• [Exercise] In the BatchRunner text, which namespace holds the BackgroundWorker class?

• [Excerpt]
——

BatchRunner - using a collection of BackgroundWorker instances for fun

BackgroundWorker is a new class in the .NET 2.0 framework - it's purpose in life is to make it much easier for developers to do background operations by providing an event-driven model.  It also uses the thread synchronization contexts so it's ShowProgress and RunWorkerCompleted events get marshaled back to the necessary thread (for WinForms, the UI thread).  This takes the burden off the developer for checking InvokeRequired and potentially needing to Invoke their logic over to the UI thread manually.  It's a huge timesaver and helps developers focus a lot less on plumbing (especially plumbing that's easy to get wrong, multi-threading bugs are always notorious for difficulty) and more on their code.  In turn, this should help make WinForms UI's better for end users as developers have a much lower barrier to doing background processing of long-running tasks.  A few good articles related to BackgroundWorker:

  1. Safe, Even Simpler Multithreading in Windows Forms 2.0
  2. Safe multi-threading using BackgroundWorker
  3. Using the Google Web Service (uses BackgroundWorker)

Ok, enough of the cheerleading :)  So, the one thing you'll notice about these articles is that they focus on doing background operations from UI's - that's great, but the BCL team was wise enough to put BackgroundWorker in the System.ComponentModel namespace - they know the usefulness of this class is not limited to just UI operations.

So, one of the tools I use a good bit (usually for quickly checking some response headers) is wget - nice and simple, and works well.  I wanted to do something similar as a C# app but I wanted to do the fetches in parallel.  Since I really like the event-based model of BackgroundWorker, I decided to go with that approach.  However, BackgroundWorker is specific to a single running job - once that job is done you can use the same BackgroundWorker for another job, but it can't do N at the same time.  Hence, I needed to make my own interface that wrapped a collection of BackgroundWorker instances.  I didn't need to make a new class for this, but since the desire to do a batch of N things with a given parallelism seems like something that's pretty unrelated to any particular problem domain, it seemed like it would be a useful class to make.

First, there's some design decisions to make.  Specifically, using BackgroundWorker, your time flow is generally: 1) start the job (do work handler runs) 2) report progress as your job is chugging along 3) completed handler runs.  Since I want to make an interface that's very simple, I decide to dump the "report progress" part for now.  It would be pretty straightforward to add him back in, but the conceptual interface I want is more "here, I have this stack of 200 things to do - run them with a parallelism of 8 and let me know when they're done".  If we're a command-line console application, then reporting progress with parallel jobs running probably doesn't make a whole lot of sense anyway.

Next decision - how related will the jobs be in an instance of this class?  Do we want to handle 200 jobs with varying do-work and worker-completed handlers or keep it simple and make them all the same?  Ok, that's a push-poll phrasing of the question, but yes, to help keep the bar low for usage, I'll keep them all the same.

——

• [Data extract]
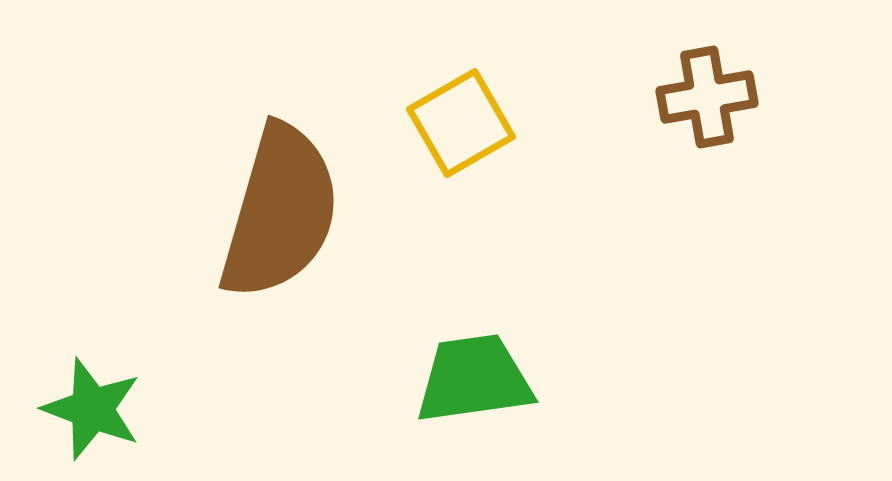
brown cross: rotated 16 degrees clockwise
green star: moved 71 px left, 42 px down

——

• [Final result] System.ComponentModel